Issue 1 — Well-resourced school libraries: The Digital Education Revolution and Building the Education Revolution (BER) programs both put technology and facilities into schools to use for learning. The BER, in particular, has built 3017 school libraries, of which 2650 are new library facilities.
A physical space though does not make a learning environment. These facilities also need staff, resources including books, and technology to support the learning program of the school.Has your school developed an action plan to adequately resource your school for learning? Have education bodies requested funds from the Commonwealth to enable them to resource these new facilities?
Issue 2 — Qualified teacher librarians: As a curriculum leader and information specialist, teacher librarians provide professional support to improve pedagogical practice and student learning outcomes.

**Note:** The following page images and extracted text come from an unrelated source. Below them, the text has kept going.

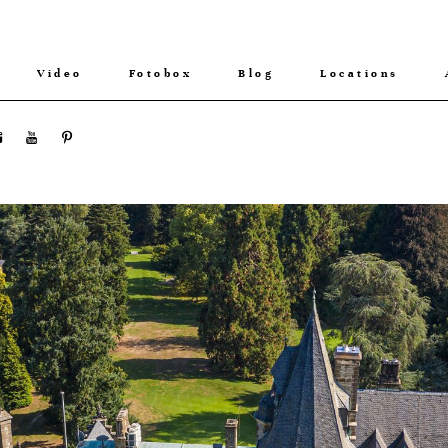
Video
Fotobox
Blog
Locations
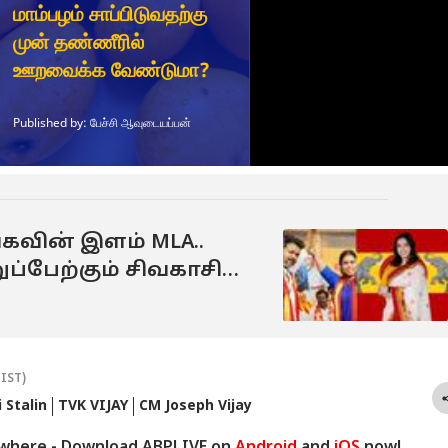
ெகவின் இளம் MLA..
்பேற்கும் சிவகாசி
ெரியுமா?
(IST)
 Stalin
TVK VIJAY
CM Joseph Vijay
ywhere - Download ABPLIVE on
Android
and
iOS
now!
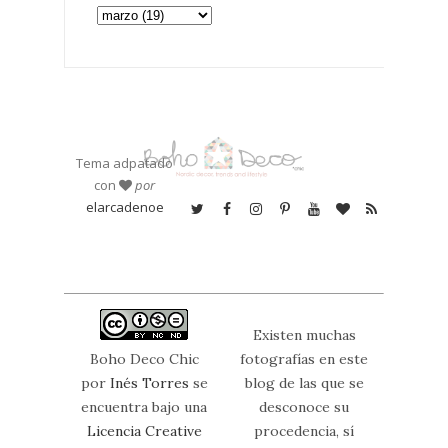
Tema adpatado
con
por
elarcadenoe
Existen muchas
Boho Deco Chic
fotografías en este
por
Inés Torres
se
blog de las que se
encuentra bajo una
desconoce su
Licencia Creative
procedencia, sí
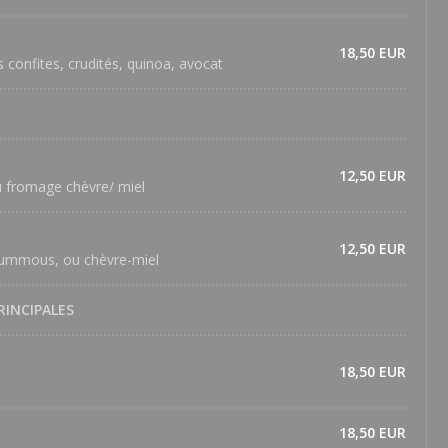
18,50 EUR
onfites, crudités, quinoa, avocat
12,50 EUR
 fromage chèvre/ miel
12,50 EUR
oummous, ou chèvre-miel
RINCIPALES
18,50 EUR
18,50 EUR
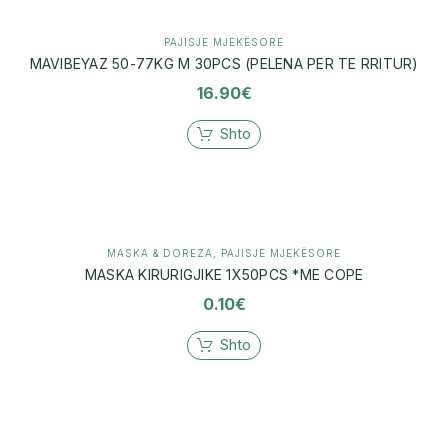
PAJISJE MJEKËSORE
MAVIBEYAZ 50-77KG M 30PCS (PELENA PER TE RRITUR)
16.90
€
Shto
MASKA & DOREZA
,
PAJISJE MJEKËSORE
MASKA KIRURIGJIKE 1X50PCS *ME COPE
0.10
€
Shto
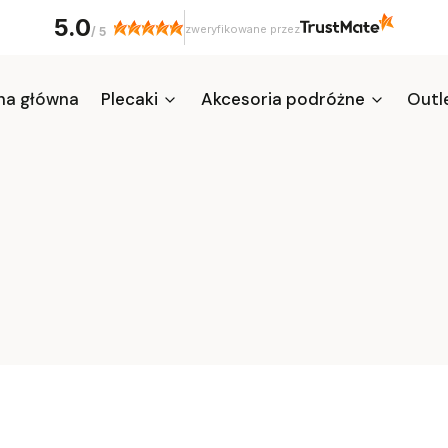
5.0
zweryfikowane przez
/
5
na główna
Plecaki
Akcesoria podróżne
Outl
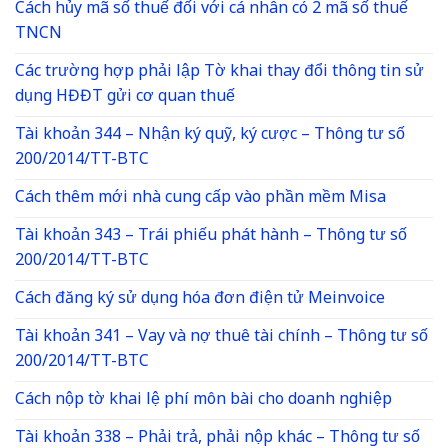
Cách hủy mã số thuế đối với cá nhân có 2 mã số thuế
TNCN
Các trường hợp phải lập Tờ khai thay đổi thông tin sử
dụng HĐĐT gửi cơ quan thuế
Tài khoản 344 – Nhận ký quỹ, ký cược – Thông tư số
200/2014/TT-BTC
Cách thêm mới nhà cung cấp vào phần mềm Misa
Tài khoản 343 – Trái phiếu phát hành – Thông tư số
200/2014/TT-BTC
Cách đăng ký sử dụng hóa đơn điện tử Meinvoice
Tài khoản 341 – Vay và nợ thuê tài chính – Thông tư số
200/2014/TT-BTC
Cách nộp tờ khai lệ phí môn bài cho doanh nghiệp
Tài khoản 338 – Phải trả, phải nộp khác – Thông tư số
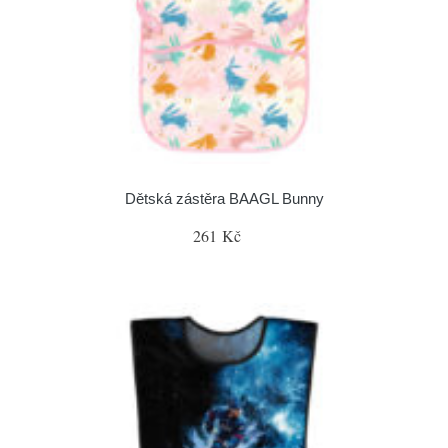
Dětská zástěra BAAGL Bunny
261 Kč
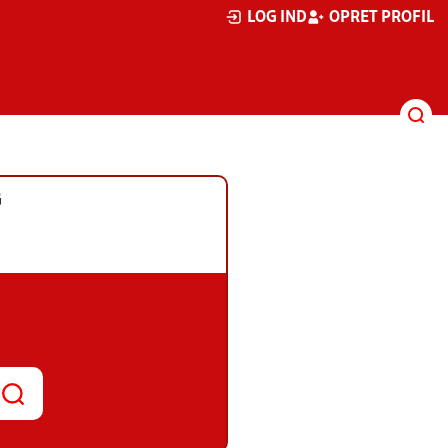
LOG IND
OPRET PROFIL
G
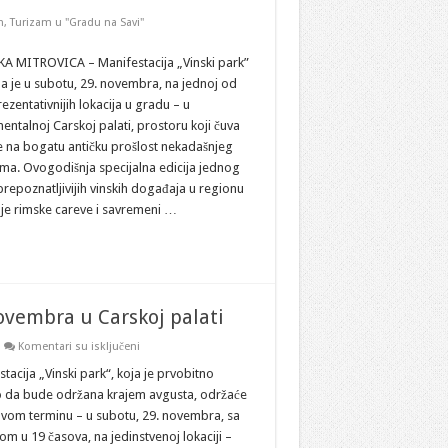
m
,
Turizam u "Gradu na Savi"
A MITROVICA – Manifestacija „Vinski park”
a je u subotu, 29. novembra, na jednoj od
ezentativnijih lokacija u gradu – u
ntalnoj Carskoj palati, prostoru koji čuva
e na bogatu antičku prošlost nekadašnjeg
uma. Ovogodišnja specijalna edicija jednog
repoznatljivijih vinskih događaja u regionu
 je rimske careve i savremeni …
ovembra u Carskoj palati
na
Komentari su isključeni
Sremska
Mitrovica:
tacija „Vinski park“, koja je prvobitno
VINSKI
o da bude održana krajem avgusta, održaće
PARK
–
ovom terminu – u subotu, 29. novembra, sa
29.
m u 19 časova, na jedinstvenoj lokaciji –
novembra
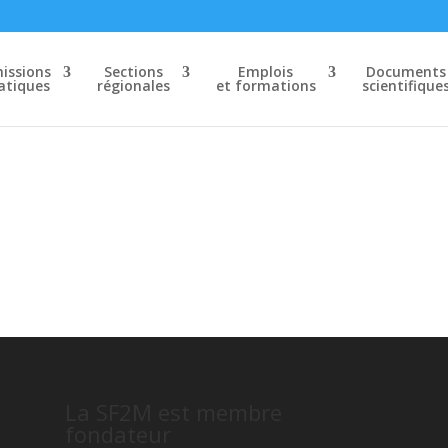
ssions
Sections
Emplois
Documents
tiques
régionales
et formations
scientifique
La SF2M est membre
fondateur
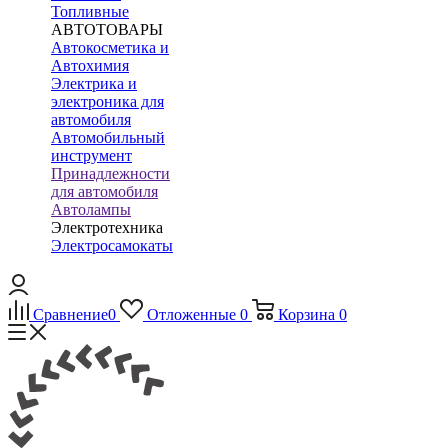
Топливные
АВТОТОВАРЫ
Автокосметика и
Автохимия
Электрика и
электроника для
автомобиля
Автомобильный
инструмент
Принадлежности
для автомобиля
Автолампы
Электротехника
Электросамокаты
Сравнение
0
Отложенные
0
Корзина
0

Simply having access to online resources will not improve a student’s learning or digital literacy — it is the teaching undertaken by teachers, expert with using resources and a wide range of digital tools, that can scaffold a student’s learning and enable positive outcomes.
Excellent teacher librarians are experts in a range of teaching methodologies including inquiry learning, information management, digital tools and literacies, including digital literacy.
The Productivity Commission report has detailed that 46 per cent of Australians are illiterate. The results of the Inquiry into School Libraries and Teacher Librarians in Australian Schools show that a teacher librarian makes a difference to the literacy levels of students.
Research has provided the evidence to show that a teacher librarian impacts positively on student learning. A qualified teacher librarian is one who is an experienced classroom teacher and also has a postgraduate qualification in teacher librarianship. A qualified teacher librarian in any school makes a difference to not only student learning but also to the professional learning of teachers.
Teacher librarians are an invaluable support for school leadership teams in implementing new initiatives as they have a whole of school focus and the skills needed to implement change. Do you have a teacher librarian at your school? If not, why not?
It is time to stand up for what we value as educators and that is access to the right tools, resources and quality teaching personnel so that we can make a difference to student learning.
The previous committee chair, Sharon Bird MP, in her parliamentary response to the report said: “With the depth, complexity and breadth of information available to young people today, they need an experienced navigator more than ever to assist them in assessing the source, the legitimacy and the value of information that they are accessing, in particular, online.”
The research has been presented, and the evidence is clear: well-resourced school libraries, with qualified staff make a difference to student learning.
It is time for governments, educational bodies and schools to take action to ensure all Australian students have access to resources suitable to their learning needs, with a teacher librarian who can mediate and facilitate learning in an increasingly digital world.